** Opening Exercise input block **

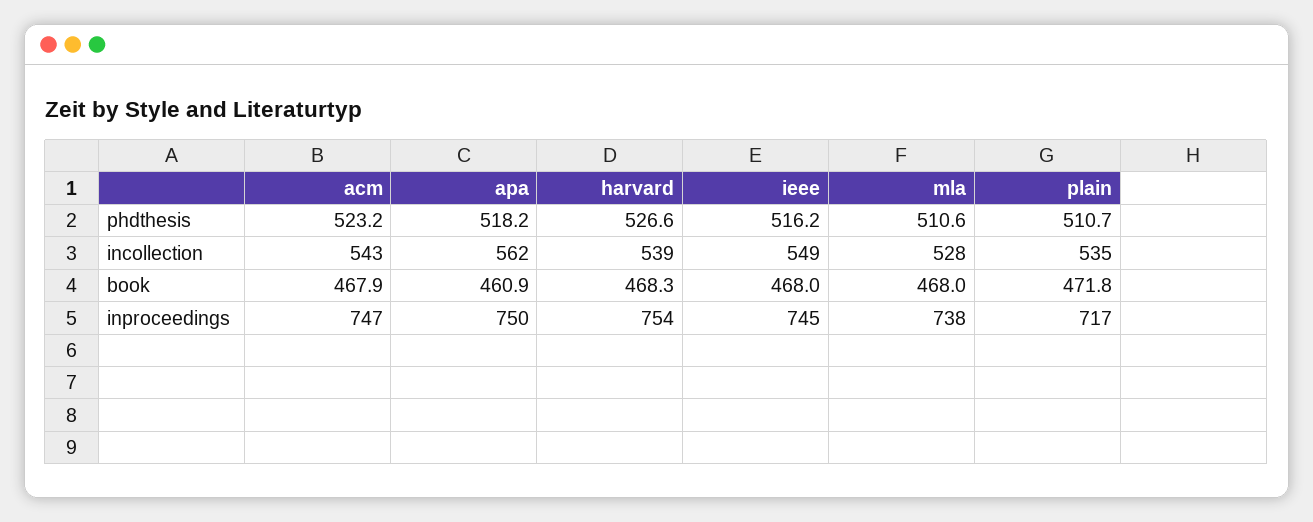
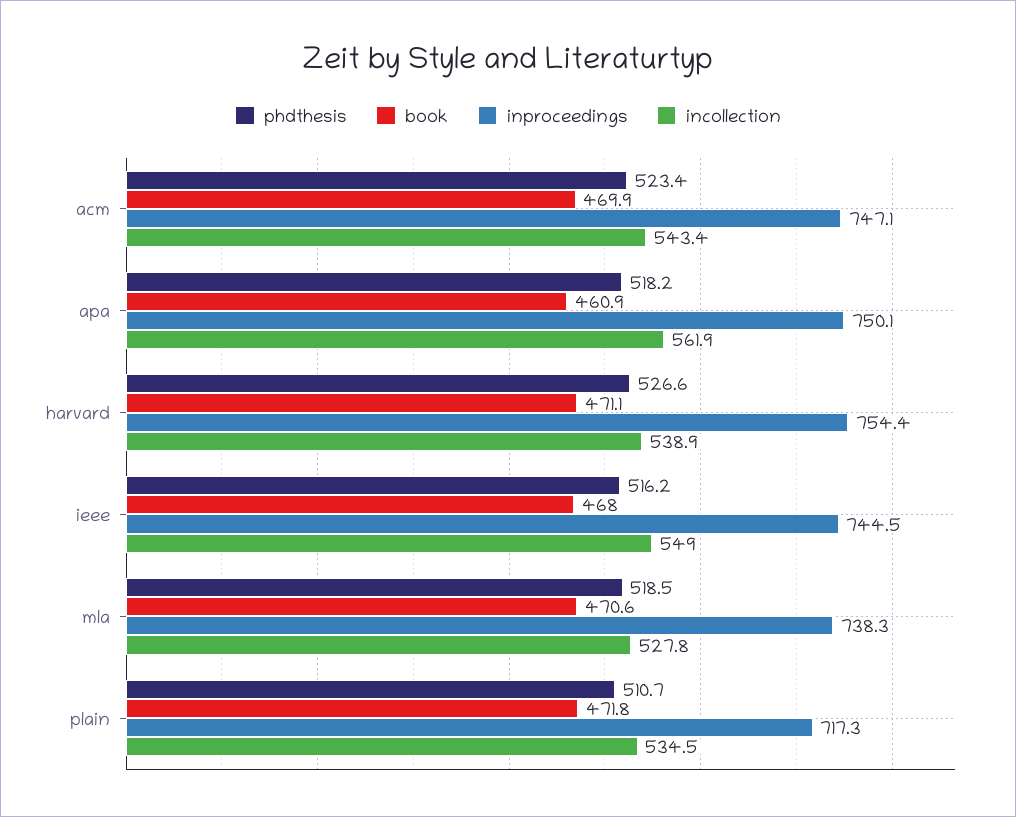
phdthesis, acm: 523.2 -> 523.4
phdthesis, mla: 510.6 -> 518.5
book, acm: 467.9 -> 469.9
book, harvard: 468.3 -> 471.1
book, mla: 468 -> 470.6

** Closing Exercise input block **
** Opening Exercise input block **

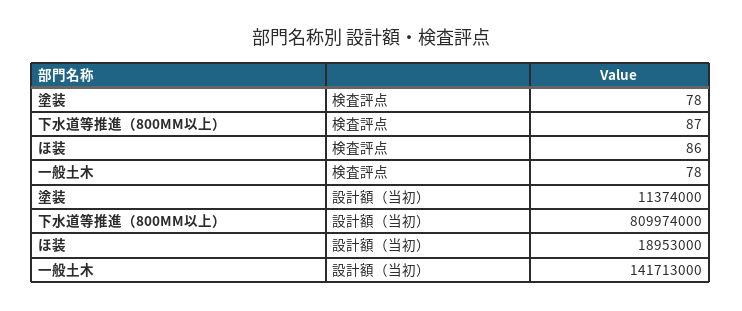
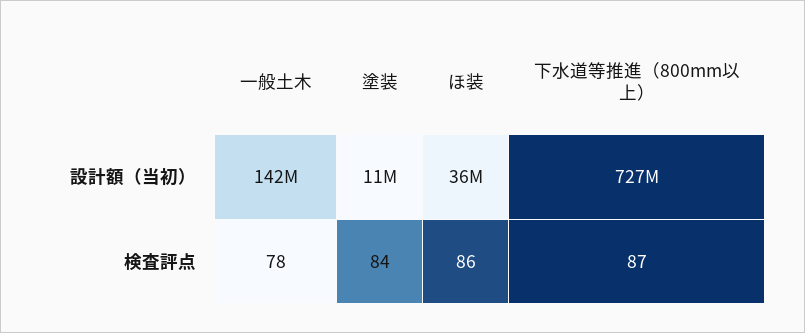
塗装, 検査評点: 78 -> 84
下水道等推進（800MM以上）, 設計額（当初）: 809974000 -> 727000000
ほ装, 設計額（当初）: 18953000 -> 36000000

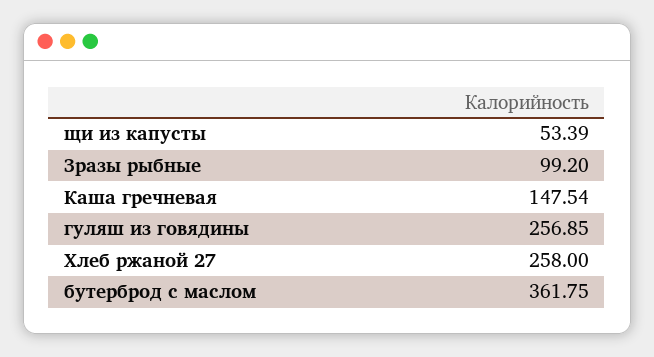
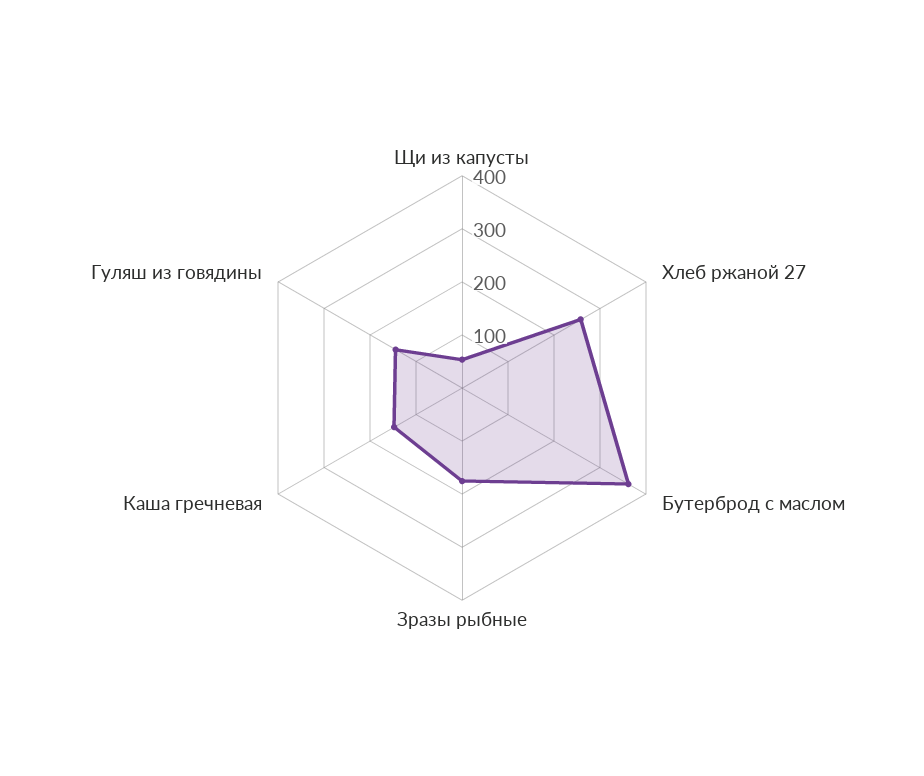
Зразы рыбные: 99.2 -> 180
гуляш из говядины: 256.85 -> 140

** Closing Exercise input block **

● **Brief**
A word-for-word reproduction is needed of the lines above from the line containing "塗装, 検査評点: 78 -> 84" through the line containing "гуляш из говядины: 256.85 -> 140", with both ends kept and no pictures.

● **Solution to the exercise**
塗装, 検査評点: 78 -> 84
下水道等推進（800MM以上）, 設計額（当初）: 809974000 -> 727000000
ほ装, 設計額（当初）: 18953000 -> 36000000

Зразы рыбные: 99.2 -> 180
гуляш из говядины: 256.85 -> 140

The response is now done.